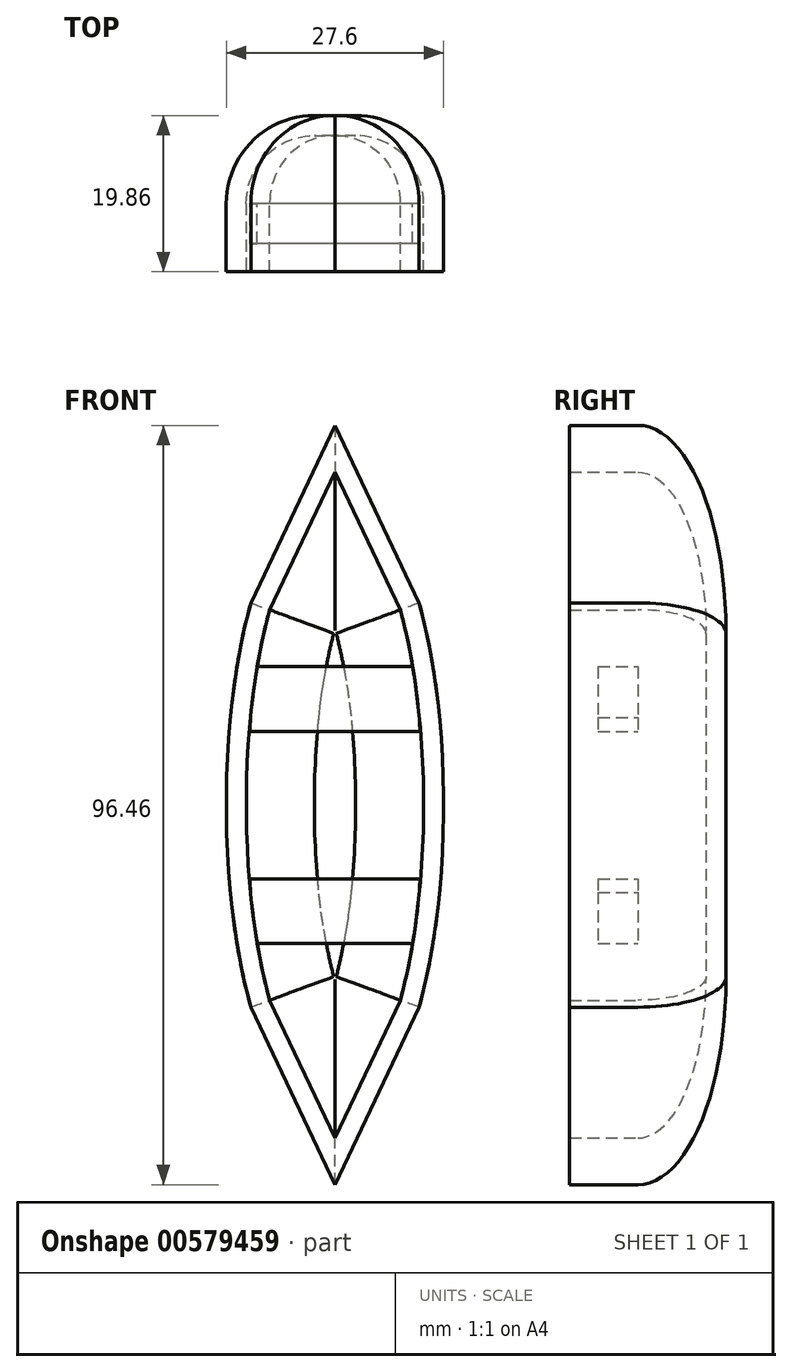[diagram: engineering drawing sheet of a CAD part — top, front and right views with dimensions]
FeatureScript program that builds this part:
annotation { "Feature Type Name" : "Feature", "Feature Type Description" : "" }
export const myFeature = defineFeature(function(context is Context, id is Id, definition is map)
    precondition{}
    {
        {
            var Q0;
            Q0=qCreatedBy(makeId("Front.planeOp"),FACE);
            var sketch = newSketch(context, id + "F0", { "sketchPlane" : qUnion([Q0])});
            skLineSegment(sketch, "E0", {"start": v(-10.69, 25.68) * mm, "end": v(0, 48.23) * mm});
            skPoint(sketch, "E0.endSnap0", {"position": v(0, 40.57) * mm});
            skLineSegment(sketch, "E1", {"start": v(0, 48.23) * mm, "end": v(10.69, 25.68) * mm});
            skEllipticalArc(sketch, "E2.trimOffspring", {});
            skLineSegment(sketch, "E3.MirrorCS", {"start": v(0, -48.23) * mm, "end": v(10.69, -25.68) * mm});
            skLineSegment(sketch, "E4.MirrorCS", {"start": v(-10.69, -25.68) * mm, "end": v(0, -48.23) * mm});
            skEllipticalArc(sketch, "E5.trimOffspring", {});
            const initialGuessF0  = {"E2.trimOffspring": [0, 0, 0, 1, 0.04057244583964348, 0.013804851844751836, 0.8854303472803569, 2.2561623063094363], "E5.trimOffspring": [0, 0, 0, 1, 0.04057244583964348, 0.013804851844751836, 4.02702300087015, 5.397754959899229]};
            skSetInitialGuess(sketch, initialGuessF0);
            skSolve(sketch);
        }
        {
            var Q0;
            Q0=makeQuery(id+"F0.imprint","IMPRINT",FACE,{"disambiguationData":[TD([[makeQuery(id+"F0.imprint","IMPRINT",EDGE,{"derivedFrom":sQuery(id+"F0.wireOp",EDGE,"E0")}),-1.0]])]});
            extrude(context, id + "F1", {"entities" : qUnion([Q0]), "depth" : 25.4 * mm, "offsetDistance" : 25.4 * mm});
        }
        {
            var Q0;
            Q0=makeQuery(id+"F1.opExtrude","CAP_FACE",FACE,{"disambiguationData":[OSD([sQuery(id+"F0.wireOp",EDGE,"E0"),sQuery(id+"F0.wireOp",EDGE,"E1"),sQuery(id+"F0.wireOp",EDGE,"E2.trimOffspring"),sQuery(id+"F0.wireOp",EDGE,"E3.MirrorCS"),sQuery(id+"F0.wireOp",EDGE,"E4.MirrorCS"),sQuery(id+"F0.wireOp",EDGE,"E5.trimOffspring")])],"isStart":true});
            fillet(context, id + "F2", {"entities" : qUnion([Q0]), "radius" : 11.18 * mm, "tangentPropagation" : true, "allowEdgeOverflow" : false});
        }
        {
            var Q0;
            Q0=qCreatedBy(makeId("Right.planeOp"),FACE);
            var sketch = newSketch(context, id + "F3", { "sketchPlane" : qUnion([Q0])});
            skLineSegment(sketch, "E6", {"start": v(-19.86, 48.23) * mm, "end": v(-19.86, -48.8) * mm});
            skLineSegment(sketch, "E7", {"start": v(-19.86, -48.8) * mm, "end": v(-34.05, -48.8) * mm});
            skLineSegment(sketch, "E8", {"start": v(-34.05, -48.8) * mm, "end": v(-34.05, 52.77) * mm});
            skLineSegment(sketch, "E9", {"start": v(-34.05, 52.77) * mm, "end": v(-19.86, 52.77) * mm});
            skLineSegment(sketch, "E10", {"start": v(-19.86, 52.77) * mm, "end": v(-19.86, 48.23) * mm});
            skSolve(sketch);
        }
        {
            var Q0;
            Q0=makeQuery(id+"F3.imprint","IMPRINT",FACE,{"disambiguationData":[TD([[makeQuery(id+"F3.imprint","IMPRINT",EDGE,{"derivedFrom":sQuery(id+"F3.wireOp",EDGE,"E6")}),-1.0]])]});
            extrude(context, id + "F4", {"entities" : qUnion([Q0]), "operationType" : NewBodyOperationType.REMOVE, "endBound" : BoundingType.THROUGH_ALL, "oppositeDirection" : true, "depth" : 25.4 * mm, "offsetDistance" : 25.4 * mm});
        }
        {
            var Q0;
            Q0=qCreatedBy(makeId("Right.planeOp"),FACE);
            var sketch = newSketch(context, id + "F5", { "sketchPlane" : qUnion([Q0])});
            skLineSegment(sketch, "E11", {"start": v(-19.86, 48.23) * mm, "end": v(-19.86, 56.74) * mm});
            skLineSegment(sketch, "E12", {"start": v(-19.86, 56.74) * mm, "end": v(-37.45, 56.74) * mm});
            skLineSegment(sketch, "E13", {"start": v(-37.45, 56.74) * mm, "end": v(-37.45, -60.43) * mm});
            skLineSegment(sketch, "E14", {"start": v(-19.86, -48.23) * mm, "end": v(-19.86, -60.43) * mm});
            skLineSegment(sketch, "E15", {"start": v(-19.86, -60.43) * mm, "end": v(-37.45, -60.43) * mm});
            skLineSegment(sketch, "E16", {"start": v(-19.86, 48.23) * mm, "end": v(-19.86, -48.23) * mm});
            skSolve(sketch);
        }
        {
            var Q0;
            Q0 = qSketchRegion(id + "F5", true);
            extrude(context, id + "F6", {"entities" : qUnion([Q0]), "operationType" : NewBodyOperationType.REMOVE, "endBound" : BoundingType.THROUGH_ALL, "depth" : 25.4 * mm, "offsetDistance" : 25.4 * mm});
        }
        {
            var Q0;
            Q0=makeQuery(id+"F6.boolean.opBoolean","MERGE",FACE,{"derivedFrom":[makeQuery(id+"F4.boolean.opBoolean","COPY",FACE,{"derivedFrom":makeQuery(id+"F4.opExtrude","SWEPT_FACE",FACE,{"disambiguationData":[OSD([sQuery(id+"F3.wireOp",EDGE,"E6"),sQuery(id+"F3.wireOp",EDGE,"E10")])]})}),makeQuery(id+"F6.opExtrude","SWEPT_FACE",FACE,{"disambiguationData":[OSD([sQuery(id+"F5.wireOp",EDGE,"E11"),sQuery(id+"F5.wireOp",EDGE,"E14"),sQuery(id+"F5.wireOp",EDGE,"E16")])]})]});
            shell(context, id + "F7", {"entities" : qUnion([Q0]), "thickness" : 2.54 * mm});
        }
        {
            var Q0;
            Q0=qCreatedBy(makeId("Front.planeOp"),FACE);
            cPlane(context, id + "F8", {"entities" : qUnion([Q0]), "cplaneType" : CPlaneType.OFFSET, "offset" : 11.18 * mm, "width" : 152.4 * mm, "height" : 152.4 * mm});
        }
        {
            var Q0;
            Q0=qCreatedBy(id+"F8.planeOp",FACE);
            var sketch = newSketch(context, id + "F9", { "sketchPlane" : qUnion([Q0])});
            skLineSegment(sketch, "E17", {"start": v(0, 9.36) * mm, "end": v(-10.78, 9.36) * mm});
            skLineSegment(sketch, "E18", {"start": v(0, 17.6) * mm, "end": v(-9.93, 17.6) * mm});
            skArc(sketch, "E19", {"start": v(-9.93, 17.6) * mm, "mid": v(-10.54, 13.5) * mm, "end": v(-10.78, 9.36) * mm});
            skLineSegment(sketch, "E20.MirrorCS", {"start": v(0, 9.36) * mm, "end": v(10.78, 9.36) * mm});
            skArc(sketch, "E21.MirrorCS", {"start": v(9.93, 17.6) * mm, "mid": v(10.54, 13.5) * mm, "end": v(10.78, 9.36) * mm});
            skLineSegment(sketch, "E22.MirrorCS", {"start": v(0, 17.6) * mm, "end": v(9.93, 17.6) * mm});
            skLineSegment(sketch, "E23.MirrorCS", {"start": v(0, -9.36) * mm, "end": v(10.78, -9.36) * mm});
            skLineSegment(sketch, "E24.MirrorCS", {"start": v(0, -9.36) * mm, "end": v(-10.78, -9.36) * mm});
            skArc(sketch, "E25.MirrorCS", {"start": v(-9.93, -17.6) * mm, "mid": v(-10.54, -13.5) * mm, "end": v(-10.78, -9.36) * mm});
            skLineSegment(sketch, "E26.MirrorCS", {"start": v(0, -17.6) * mm, "end": v(-9.93, -17.6) * mm});
            skLineSegment(sketch, "E27.MirrorCS", {"start": v(0, -17.6) * mm, "end": v(9.93, -17.6) * mm});
            skArc(sketch, "E28.MirrorCS", {"start": v(9.93, -17.6) * mm, "mid": v(10.54, -13.5) * mm, "end": v(10.78, -9.36) * mm});
            skSolve(sketch);
        }
        {
            var Q0;
            Q0 = qSketchRegion(id + "F9", true);
            extrude(context, id + "F10", {"entities" : qUnion([Q0]), "operationType" : NewBodyOperationType.ADD, "depth" : 5.08 * mm, "offsetDistance" : 25.4 * mm});
        }
    });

::::::

Goal of the exercise
Copy the records from their start through the line with "skSetInitialGuess(sketch, initialGuessF0);", leaving out the pictures.

Result
[diagram: engineering drawing sheet of a CAD part — top, front and right views with dimensions]
FeatureScript program that builds this part:
annotation { "Feature Type Name" : "Feature", "Feature Type Description" : "" }
export const myFeature = defineFeature(function(context is Context, id is Id, definition is map)
    precondition{}
    {
        {
            var Q0;
            Q0=qCreatedBy(makeId("Front.planeOp"),FACE);
            var sketch = newSketch(context, id + "F0", { "sketchPlane" : qUnion([Q0])});
            skLineSegment(sketch, "E0", {"start": v(-10.69, 25.68) * mm, "end": v(0, 48.23) * mm});
            skPoint(sketch, "E0.endSnap0", {"position": v(0, 40.57) * mm});
            skLineSegment(sketch, "E1", {"start": v(0, 48.23) * mm, "end": v(10.69, 25.68) * mm});
            skEllipticalArc(sketch, "E2.trimOffspring", {});
            skLineSegment(sketch, "E3.MirrorCS", {"start": v(0, -48.23) * mm, "end": v(10.69, -25.68) * mm});
            skLineSegment(sketch, "E4.MirrorCS", {"start": v(-10.69, -25.68) * mm, "end": v(0, -48.23) * mm});
            skEllipticalArc(sketch, "E5.trimOffspring", {});
            const initialGuessF0  = {"E2.trimOffspring": [0, 0, 0, 1, 0.04057244583964348, 0.013804851844751836, 0.8854303472803569, 2.2561623063094363], "E5.trimOffspring": [0, 0, 0, 1, 0.04057244583964348, 0.013804851844751836, 4.02702300087015, 5.397754959899229]};
            skSetInitialGuess(sketch, initialGuessF0);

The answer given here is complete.